SUPPLIED INFORMATION:
● ● ● ● ● ● ●

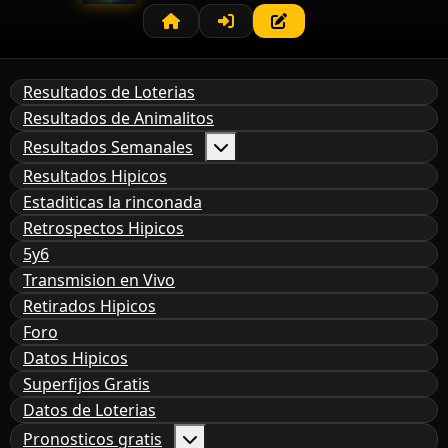
Resultados de Loterias
Resultados de Animalitos
Resultados Semanales
Resultados Hipicos
Estaditicas la rinconada
Retrospectos Hipicos
5y6
Transmision en Vivo
Retirados Hipicos
Foro
Datos Hipicos
Superfijos Gratis
Datos de Loterias
Pronosticos gratis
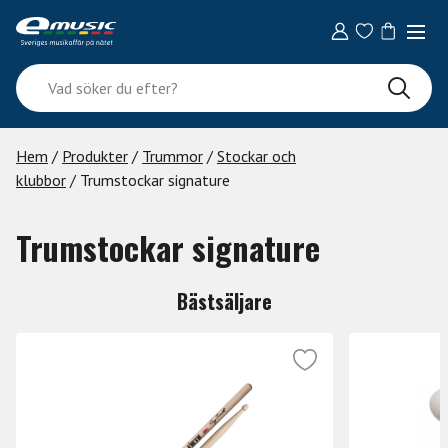
Skip
to
content
Vad
söker
du
efter?
Hem
/
Produkter
/
Trummor
/
Stockar och
klubbor
/ Trumstockar signature
Trumstockar signature
Bästsäljare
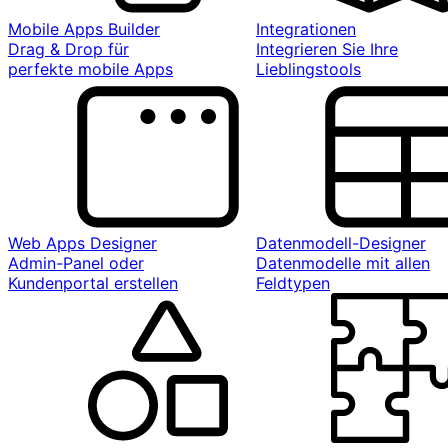
Mobile Apps Builder
Integrationen
Drag & Drop für
Integrieren Sie Ihre
perfekte mobile Apps
Lieblingstools
Web Apps Designer
Datenmodell-Designer
Admin-Panel oder
Datenmodelle mit allen
Kundenportal erstellen
Feldtypen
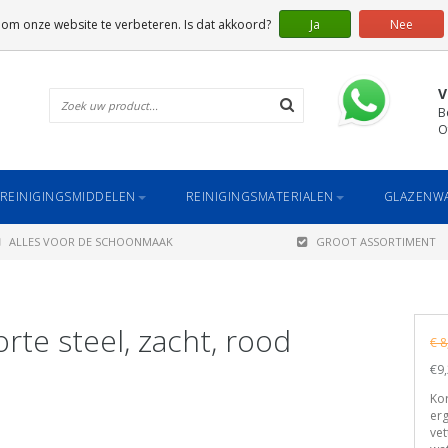
 om onze website te verbeteren. Is dat akkoord?
Ja
Nee
V
B
O
REINIGINGSMIDDELEN
REINIGINGSMATERIALEN
GLAZENWA
ALLES VOOR DE SCHOONMAAK
GROOT ASSORTIMENT
rte steel, zacht, rood
€ 8
€9,
Kor
erg
vet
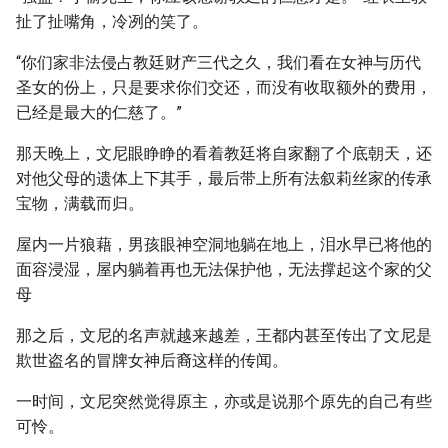
扯了扯嘴角，冷冽的笑了。
“你们家非法侵占教廷财产三代之久，我们看在女神与历代
圣女的份上，只是要求你们交还，而没有收取额外的费用，
已经是最大的仁慈了。”
那天晚上，文尼眼睁睁的看着教廷将自家翻了个底朝天，还
对他父母的遗体上下其手，最后带上所有法叙莉丝家的传承
宝物，满载而归。
屋内一片狼藉，男孩眼神空洞地躺在地上，泪水早已将他的
面容浸湿，屋内躺着再也无法保护他，无法撑起这个家的父
母
那之后，文尼的名声就越来越差，王都内甚至传出了文尼是
欺世盗名的冒牌女神后裔这样的传闻。
一时间，文尼突然觉得原主，亦或是说那个原先的自己有些
可怜。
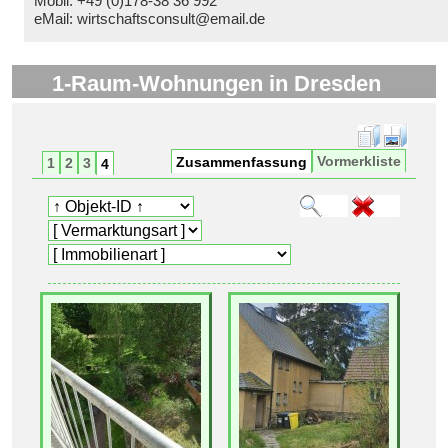
Mobil: +49 (0)178-38 36 992
eMail: wirtschaftsconsult@email.de
1-Raum-Wohnungen in Dresden
Vormerkliste
Zusammenfassung
1
2
3
4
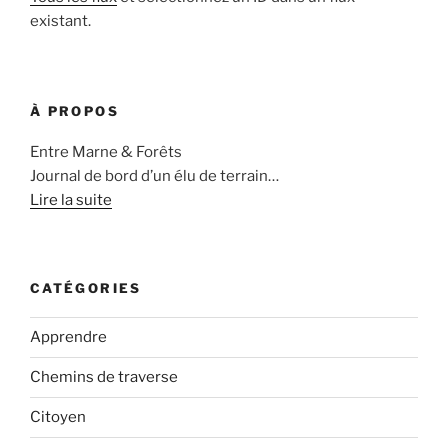
existant.
À PROPOS
Entre Marne & Forêts
Journal de bord d’un élu de terrain…
Lire la suite
CATÉGORIES
Apprendre
Chemins de traverse
Citoyen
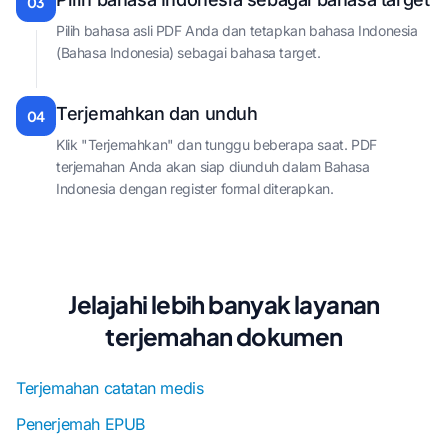
03
Pilih bahasa asli PDF Anda dan tetapkan bahasa Indonesia
(Bahasa Indonesia) sebagai bahasa target.
Terjemahkan dan unduh
04
Klik "Terjemahkan" dan tunggu beberapa saat. PDF
terjemahan Anda akan siap diunduh dalam Bahasa
Indonesia dengan register formal diterapkan.
Jelajahi lebih banyak layanan
terjemahan dokumen
Terjemahan catatan medis
Penerjemah EPUB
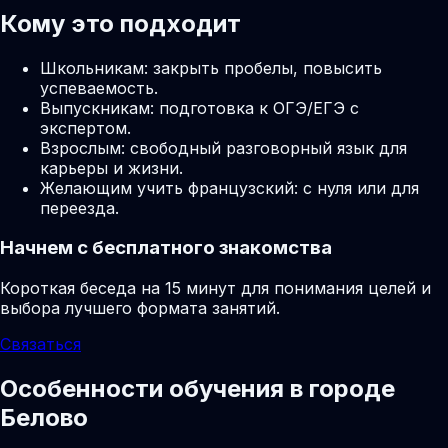
Кому это подходит
Школьникам: закрыть пробелы, повысить
успеваемость.
Выпускникам: подготовка к ОГЭ/ЕГЭ с
экспертом.
Взрослым: свободный разговорный язык для
карьеры и жизни.
Желающим учить французский: с нуля или для
переезда.
Начнем с бесплатного знакомства
Короткая беседа на 15 минут для понимания целей и
выбора лучшего формата занятий.
Связаться
Особенности обучения в городе
Белово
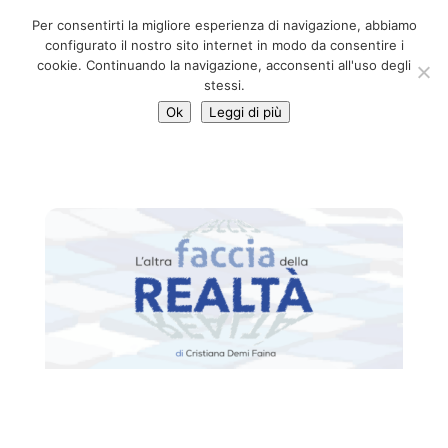
06 39725888
Per consentirti la migliore esperienza di navigazione, abbiamo
info@adventum.org
configurato il nostro sito internet in modo da consentire i
cookie. Continuando la navigazione, acconsenti all'uso degli
stessi.
Ok
Leggi di più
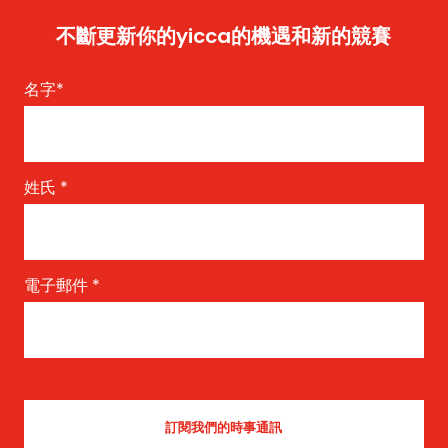
不斷更新你的yicca的機遇和新的競賽
名字
*
姓氏
*
電子郵件
*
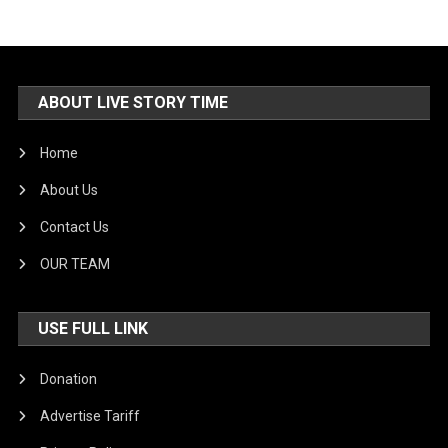
ABOUT LIVE STORY TIME
Home
About Us
Contact Us
OUR TEAM
USE FULL LINK
Donation
Advertise Tariff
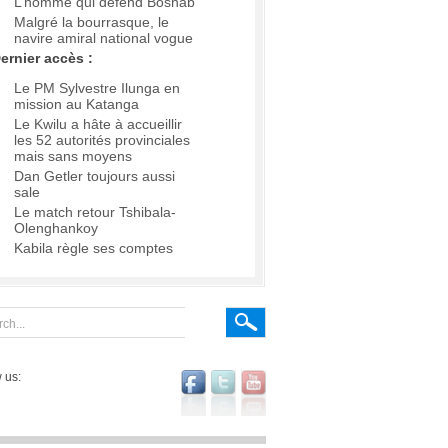
L’homme qui défend Boshab
Malgré la bourrasque, le
navire amiral national vogue
ernier accès :
Le PM Sylvestre Ilunga en
mission au Katanga
Le Kwilu a hâte à accueillir
les 52 autorités provinciales
mais sans moyens
Dan Getler toujours aussi
sale
Le match retour Tshibala-
Olenghankoy
Kabila règle ses comptes
 us:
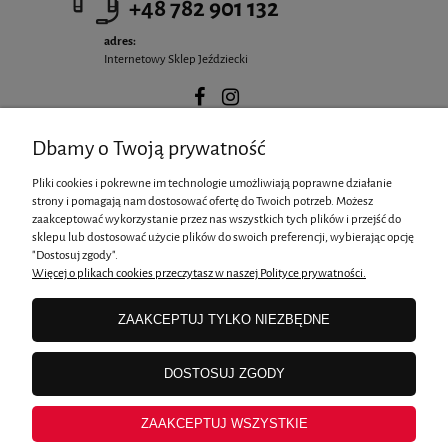
+48 782 901 132
adres:
Internetowy Sklep Jeździecki
Dbamy o Twoją prywatność
POMOC
Pliki cookies i pokrewne im technologie umożliwiają poprawne działanie
strony i pomagają nam dostosować ofertę do Twoich potrzeb. Możesz
zaakceptować wykorzystanie przez nas wszystkich tych plików i przejść do
MOJE KONTO
sklepu lub dostosować użycie plików do swoich preferencji, wybierając opcję
"Dostosuj zgody".
Więcej o plikach cookies przeczytasz w naszej Polityce prywatności.
PŁATNOŚCI I DOSTAWA
ZAAKCEPTUJ TYLKO NIEZBĘDNE
INFORMACJE
DOSTOSUJ ZGODY
ZAAKCEPTUJ WSZYSTKIE
O NAS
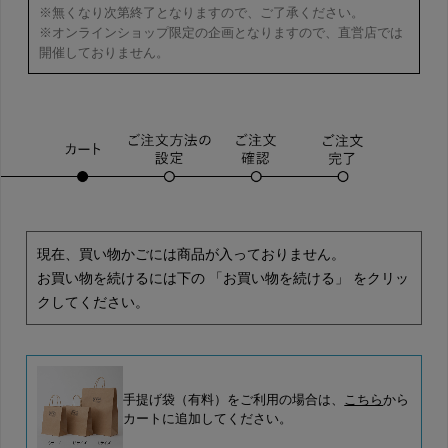
※無くなり次第終了となりますので、ご了承ください。
※オンラインショップ限定の企画となりますので、直営店では
開催しておりません。
現在、買い物かごには商品が入っておりません。
お買い物を続けるには下の 「お買い物を続ける」 をクリッ
クしてください。
手提げ袋（有料）をご利用の場合は、
こちら
から
カートに追加してください。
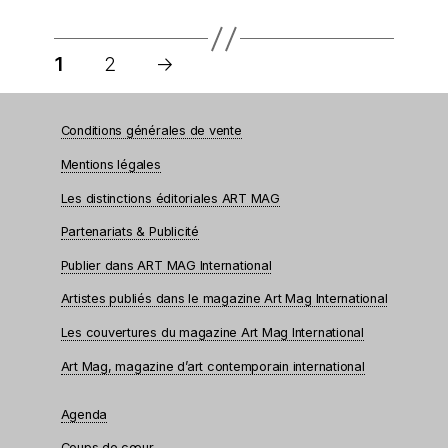
Pagination
des
1
2
→
publications
Conditions générales de vente
Mentions légales
Les distinctions éditoriales ART MAG
Partenariats & Publicité
Publier dans ART MAG International
Artistes publiés dans le magazine Art Mag International
Les couvertures du magazine Art Mag International
Art Mag, magazine d’art contemporain international
Agenda
Coups de cœur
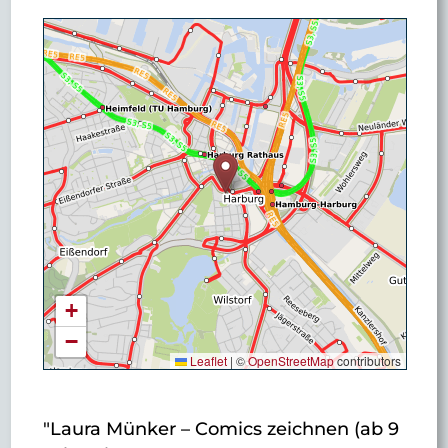
+
−
Leaflet
|
©
OpenStreetMap
contributors
"Laura Münker – Comics zeichnen (ab 9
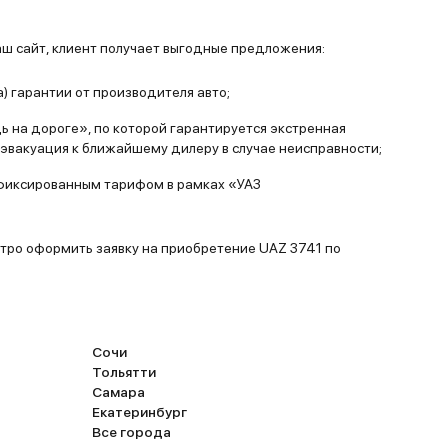
провели тюнинг кузова (лестница, боков
зеркала, усиленные бамперы, оптика, пок
защитный слой). Внутри тоже не обошлос
аш сайт, клиент получает выгодные предложения:
улучшений – аккумулятор, генератор, оби
а) гарантии от производителя авто;
сидений. Поставили простую магнитолу,
сигнализацию, регистратор. Машина
 на дороге», по которой гарантируется экстренная
используется не только в работе. Ездим 
эвакуация к ближайшему дилеру в случае неисправности;
и на рыбалку. По грязи «уазик» идет охот
 фиксированным тарифом в рамках «УАЗ
неасфальтированным дорогам тоже хор
разгоняется. Если следить за машиной, т
(работягам без претензий) другой и не на
тро оформить заявку на приобретение UAZ 3741 по
Сочи
Тольятти
Самара
Екатеринбург
Все города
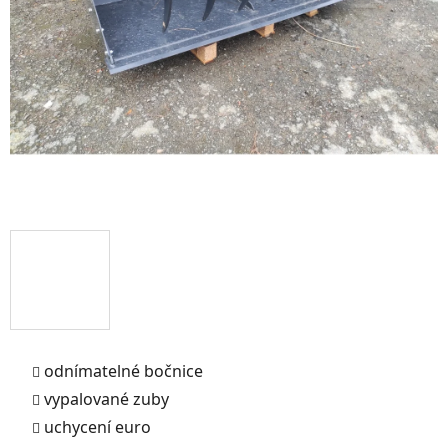
odnímatelné bočnice
vypalované zuby
uchycení euro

● ● ● ● ● ● ●

WHAT TO DO: Render every line of text in the records as a single numbered list, omitting blank lines and the picture markers.

RESPONSE TO THIS EXERCISE:
1. Resultados de Loterias
2. Resultados de Animalitos
3. Resultados Semanales
4. Resultados Hipicos
5. Estaditicas la rinconada
6. Retrospectos Hipicos
7. 5y6
8. Transmision en Vivo
9. Retirados Hipicos
10. Foro
11. Datos Hipicos
12. Superfijos Gratis
13. Datos de Loterias
14. Pronosticos gratis
15. Skip
16. to
17. content
18. Vad
19. söker
20. du
21. efter?
22. Hem
23. /
24. Produkter
25. /
26. Trummor
27. /
28. Stockar och
29. klubbor
30. / Trumstockar signature
31. Trumstockar signature
32. Bästsäljare
33. Mobile Apps Builder
34. Integrationen
35. Drag & Drop für
36. Integrieren Sie Ihre
37. perfekte mobile Apps
38. Lieblingstools
39. Web Apps Designer
40. Datenmodell-Designer
41. Admin-Panel oder
42. Datenmodelle mit allen
43. Kundenportal erstellen
44. Feldtypen
45.  om onze website te verbeteren. Is dat akkoord?
46. Ja
47. Nee
48. V
49. B
50. O
51. REINIGINGSMIDDELEN
52. REINIGINGSMATERIALEN
53. GLAZENWA
54. ALLES VOOR DE SCHOONMAAK
55. GROOT ASSORTIMENT
56. rte steel, zacht, rood
57. € 8
58. €9,
59. Kor
60. erg
61. vet
62. 扯了扯嘴角，冷冽的笑了。
63. “你们家非法侵占教廷财产三代之久，我们看在女神与历代
64. 圣女的份上，只是要求你们交还，而没有收取额外的费用，
65. 已经是最大的仁慈了。”
66. 那天晚上，文尼眼睁睁的看着教廷将自家翻了个底朝天，还
67. 对他父母的遗体上下其手，最后带上所有法叙莉丝家的传承
68. 宝物，满载而归。
69. 屋内一片狼藉，男孩眼神空洞地躺在地上，泪水早已将他的
70. 面容浸湿，屋内躺着再也无法保护他，无法撑起这个家的父
71. 母
72. 那之后，文尼的名声就越来越差，王都内甚至传出了文尼是
73. 欺世盗名的冒牌女神后裔这样的传闻。
74. 一时间，文尼突然觉得原主，亦或是说那个原先的自己有些
75. 可怜。
76. Mobil: +49 (0)178-38 36 992
77. eMail: wirtschaftsconsult@email.de
78. 1-Raum-Wohnungen in Dresden
79. Vormerkliste
80. Zusammenfassung
81. 1
82. 2
83. 3
84. 4
85. existant.
86. À PROPOS
87. Entre Marne & Forêts
88. Journal de bord d’un élu de terrain…
89. Lire la suite
90. CATÉGORIES
91. Apprendre
92. Chemins de traverse
93. Citoyen
94. 03
95. Pilih bahasa asli PDF Anda dan tetapkan bahasa Indonesia
96. (Bahasa Indonesia) sebagai bahasa target.
97. Terjemahkan dan unduh
98. 04
99. Klik "Terjemahkan" dan tunggu beberapa saat. PDF
100. terjemahan Anda akan siap diunduh dalam Bahasa
101. Indonesia dengan register formal diterapkan.
102. Jelajahi lebih banyak layanan
103. terjemahan dokumen
104. Terjemahan catatan medis
105. Penerjemah EPUB
106. Кому это подходит
107. Школьникам: закрыть пробелы, повысить
108. успеваемость.
109. Выпускникам: подготовка к ОГЭ/ЕГЭ с
110. экспертом.
111. Взрослым: свободный разговорный язык для
112. карьеры и жизни.
113. Желающим учить французский: с нуля или для
114. переезда.
115. Начнем с бесплатного знакомства
116. Короткая беседа на 15 минут для понимания целей и
117. выбора лучшего формата занятий.
118. Связаться
119. Особенности обучения в городе
120. Белово
121. 06 39725888
122. Per consentirti la migliore esperienza di navigazione, abbiamo
123. info@adventum.org
124. configurato il nostro sito internet in modo da consentire i
125. cookie. Continuando la navigazione, acconsenti all'uso degli
126. stessi.
127. Ok
128. Leggi di più
129. 不斷更新你的yicca的機遇和新的競賽
130. 名字
131. *
132. 姓氏
133. *
134. 電子郵件
135. *
136. ABOUT LIVE STORY TIME
137. Home
138. About Us
139. Contact Us
140. OUR TEAM
141. USE FULL LINK
142. Donation
143. Advertise Tariff
144. L’homme qui défend Boshab
145. Malgré la bourrasque, le
146. navire amiral national vogue
147. ernier accès :
148. Le PM Sylvestre Ilunga en
149. mission au Katanga
150. Le Kwilu a hâte à accueillir
151. les 52 autorités provinciales
152. mais sans moyens
153. Dan Getler toujours aussi
154. sale
155. Le match retour Tshibala-
156. Olenghankoy
157. Kabila règle ses comptes
158.  us:
159. +48 782 901 132
160. adres:
161. Internetowy Sklep Jeździecki
162. Dbamy o Twoją prywatność
163. POMOC
164. Pliki cookies i pokrewne im technologie umożliwiają poprawne działanie
165. strony i pomagają nam dostosować ofertę do Twoich potrzeb. Możesz
166. zaakceptować wykorzystanie przez nas wszystkich tych plików i przejść do
167. MOJE KONTO
168. sklepu lub dostosować użycie plików do swoich preferencji, wybierając opcję
169. "Dostosuj zgody".
170. Więcej o plikach cookies przeczytasz w naszej Polityce prywatności.
171. PŁATNOŚCI I DOSTAWA
172. ZAAKCEPTUJ TYLKO NIEZBĘDNE
173. INFORMACJE
174. DOSTOSUJ ZGODY
175. ZAAKCEPTUJ WSZYSTKIE
176. O NAS
177. ※無くなり次第終了となりますので、ご了承ください。
178. ※オンラインショップ限定の企画となりますので、直営店では
179. 開催しておりません。
180. 現在、買い物かごには商品が入っておりません。
181. お買い物を続けるには下の 「お買い物を続ける」 をクリッ
182. クしてください。
183. 手提げ袋（有料）をご利用の場合は、
184. こちら
185. から
186. カートに追加してください。
187. Pagination
188. des
189. 1
190. 2
191. →
192. publications
193. Conditions générales de vente
194. Mentions légales
195. Les distinctions éditoriales ART MAG
196. Partenariats & Publicité
197. Publier dans ART MAG International
198. Artistes publiés dans le magazine Art Mag International
199. Les couvertures du magazine Art Mag International
200. Art Mag, magazine d’art contemporain international
201. Agenda
202. Coups de cœur
203. +
204. −
205. Leaflet
206. |
207. ©
208. OpenStreetMap
209. contributors
210. "Laura Münker – Comics zeichnen (ab 9
211. провели тюнинг кузова (лестница, боков
212. зеркала, усиленные бамперы, оптика, пок
213. защитный слой). Внутри тоже не обошлос
214. аш сайт, клиент получает выгодные предложения:
215. улучшений – аккумулятор, генератор, оби
216. а) гарантии от производителя авто;
217. сидений. Поставили простую магнитолу,
218. сигнализацию, регистратор. Машина
219.  на дороге», по которой гарантируется экстренная
220. используется не только в работе. Ездим 
221. эвакуация к ближайшему дилеру в случае неисправности;
222. и на рыбалку. По грязи «уазик» идет охот
223.  фиксированным тарифом в рамках «УАЗ
224. неасфальтированным дорогам тоже хор
225. разгоняется. Если следить за машиной, т
226. (работягам без претензий) другой и не на
227. тро оформить заявку на приобретение UAZ 3741 по
228. Сочи
229. Тольятти
230. Самара
231. Екатеринбург
232. Все города
233. odnímatelné bočnice
234. vypalované zuby
235. uchycení euro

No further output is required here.